Test 1: 28 Test 2: 19 Test 3: 17 Test 4: 17 Test 5: 17 Test 6: 21 Test 7: 17 Test 8: 17 Test 9: 17 Test 10: 17 Test 11: 17 Test 12: 17 Test 13: 17 Test 14: 17 Test 15: 16 Test 16: 17 Test 17: 17 Test 18: 17 Test 19: 16 Test 20: 18 Test 21: 17 Test 22: 17 Test 23: 32 Test 24: 17 Test 25: 32 Test 26: 32 Test 27: 32 Test 28: 17 Test 29: 17 Test 30: 31 Test 31: 32 Test 32: 17 Test 33: 17 Test 34: 17 Test 35: 17 Test 36: 17 Test 37: 17 Test 38: 17 Test 39: 17 Test 40: 17 Test 41: 17 Test 42: 32 Test 43: 17 Test 44: 17 Test 45: 17 Test 46: 17 Test 47: 32 Test 48: 47 Test 49: 2 Test 50: 47 Test 51: 17 Test 52: 3 Test 53: 17 Test 54: 17 Test 55: 17 Test 56: 2 Test 57: 18 Test 58: 16 Test 59: 23 Test 60: 8 Test 61: 2 Test 62: 17 Test 63: 32 Test 64: 17 Test 65: 17 Test 66: 17 Test 67: 17 Test 68: 17 Test 69: 32 Test 70: 32 Test 71: 17 Test 72: 17 Test 73: 32 Test 74: 31 Test 75: 48 Test 76: 17 Test 77: 17 Test 78: 17 Test 79: 17 Test 80: 17 Test 81: 1 Test 82: 17 Test 83: 45 Test 84: 19 Test 85: 2 Test 86: 17 Test 87: 17 Test 88: 17 Test 89: 32 Test 90: 17 Test 91: 17 Test 92: 17 Test 93: 17 Test 94: 17 Test 95: 2 Test 96: 2 Test 97: 17 Test 98: 17 Test 99: 1 Test 100: 18 Test 101: 17 Test 102: 2 Test 103: 32 Test 104: 17 Test 105: 17 Test 106: 17 Test 107: 17 Test 108: 17 Test 109: 2 Test 110: 17
107 tests passed, 4 unsupported features All tool tests succeeded + CODE=0 + test 0 = 0 + arvbox stop cwltest cwltest + exit 0 real 35m47.248s user 0m0.324s sys 0m0.332s
Updated by Ward Vandewege about 7 years ago
ready for review: branch 12355-make-cwl-conformance-tests-faster at 832e319fe2ba70e3ae18410238f07281aa929af9
Updated by Peter Amstutz about 7 years ago
@@ -102,7 +102,7 @@ EOF2 chmod +x /tmp/cwltest/arv-cwl-containers env -exec ./run_test.sh EXTRA=--compute-checksum $@ +exec ./run_test.sh RUNNER=/tmp/cwltest/arv-cwl-containers EXTRA=--compute-checksum $@ EOF CODE=$?

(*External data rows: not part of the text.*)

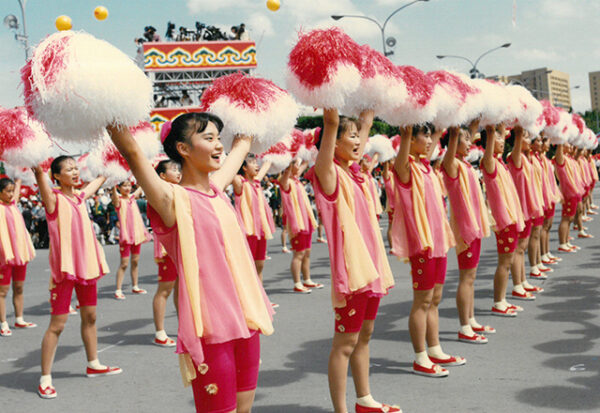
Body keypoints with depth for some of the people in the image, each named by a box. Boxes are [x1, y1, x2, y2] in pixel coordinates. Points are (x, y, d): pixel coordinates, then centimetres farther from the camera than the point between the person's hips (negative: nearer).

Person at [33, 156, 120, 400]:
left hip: (87, 265, 7)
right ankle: (45, 379, 3)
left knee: (90, 317, 18)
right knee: (57, 324, -5)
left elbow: (100, 180, 27)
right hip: (64, 268, -7)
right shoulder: (53, 198, -9)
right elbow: (40, 174, -28)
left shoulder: (80, 196, 10)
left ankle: (93, 365, 34)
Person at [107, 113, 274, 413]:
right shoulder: (176, 200, -13)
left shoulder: (217, 189, 9)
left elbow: (243, 143, 24)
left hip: (246, 321, 7)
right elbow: (132, 151, -26)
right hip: (210, 330, -7)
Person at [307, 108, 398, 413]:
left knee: (364, 335, 18)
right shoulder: (329, 173, -13)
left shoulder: (352, 170, 11)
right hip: (350, 268, -9)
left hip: (371, 265, 9)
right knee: (345, 342, -1)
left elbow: (365, 125, 21)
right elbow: (331, 124, -30)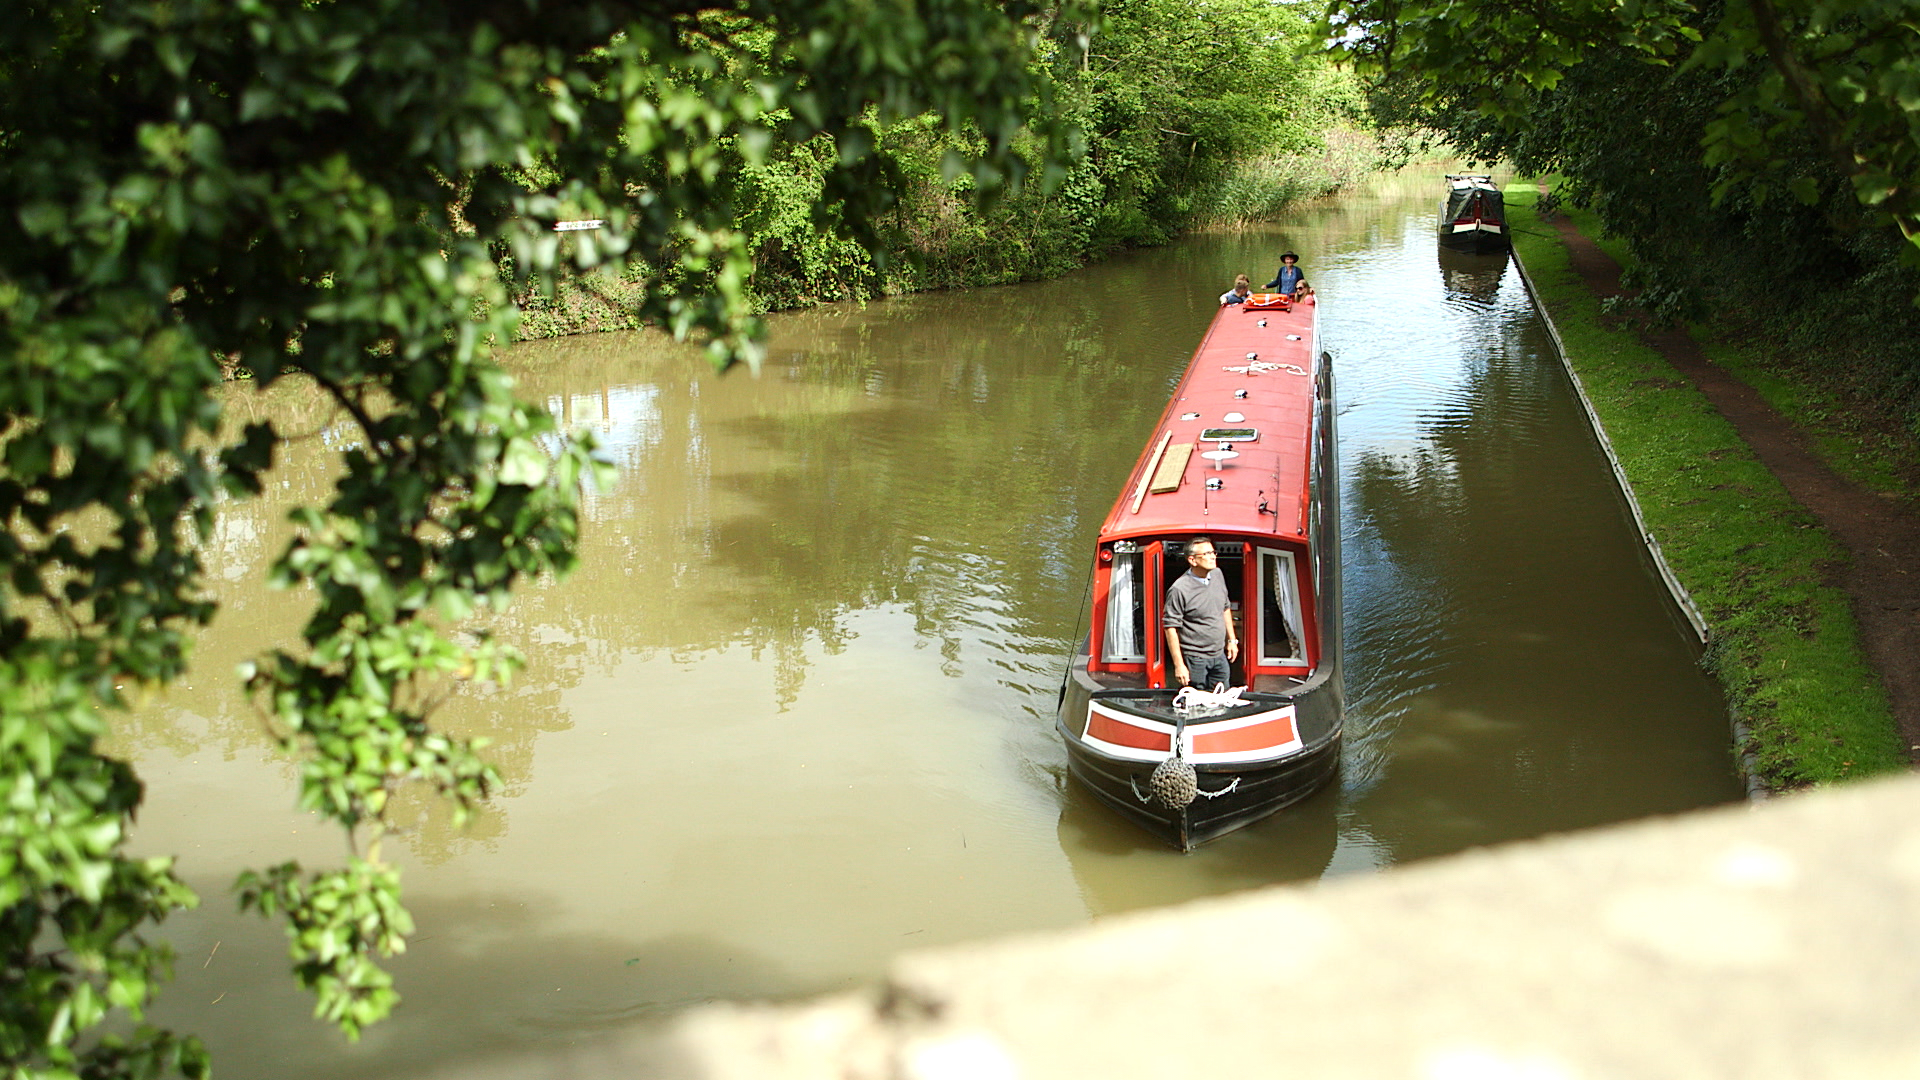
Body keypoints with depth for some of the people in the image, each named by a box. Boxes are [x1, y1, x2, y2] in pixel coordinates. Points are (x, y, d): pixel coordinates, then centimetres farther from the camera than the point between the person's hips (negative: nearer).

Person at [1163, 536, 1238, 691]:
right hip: (1195, 659, -7)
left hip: (1219, 656, 7)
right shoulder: (1179, 590, -20)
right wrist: (1179, 665, -20)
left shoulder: (1217, 575, 3)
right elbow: (1170, 628, -18)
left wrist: (1232, 640, 18)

Instead of changing the test_with_arvbox.sh
script, you can pass this in on the test_with_arvbox.sh
command line in the Jenkins configuration:
test_with_arvbox.sh --config localdemo RUNNER=/tmp/cwltest/arv-cwl-containers
Rest of the changes LGTM.
Updated by Ward Vandewege about 7 years ago
Peter Amstutz wrote:
[...]
Instead of changing the
test_with_arvbox.sh
script, you can pass this in on thetest_with_arvbox.sh
command line in the Jenkins configuration:[...]
Rest of the changes LGTM.
Well, sure, we could, but test_with_arvbox.sh with the jobs api is malfunctioning (very slow in general; especially so on the ci box). Should we really default to that!?
Updated by Peter Amstutz about 7 years ago
Ward Vandewege wrote:
Peter Amstutz wrote:
[...]
Instead of changing the
test_with_arvbox.sh
script, you can pass this in on thetest_with_arvbox.sh
command line in the Jenkins configuration:[...]
Rest of the changes LGTM.
Well, sure, we could, but test_with_arvbox.sh with the jobs api is malfunctioning (very slow in general; especially so on the ci box). Should we really default to that!?
Guess not. On further thought, setting RUNNER= on the test_with_arvbox.sh command line should still override the default, so it doesn't break anything.
LGTM, please merge.
Updated by Anonymous about 7 years ago
- Status changed from In Progress to Resolved
- % Done changed from 0 to 100
Applied in changeset arvados|commit:3910be3219ace18462a128571bfac0b35446a392.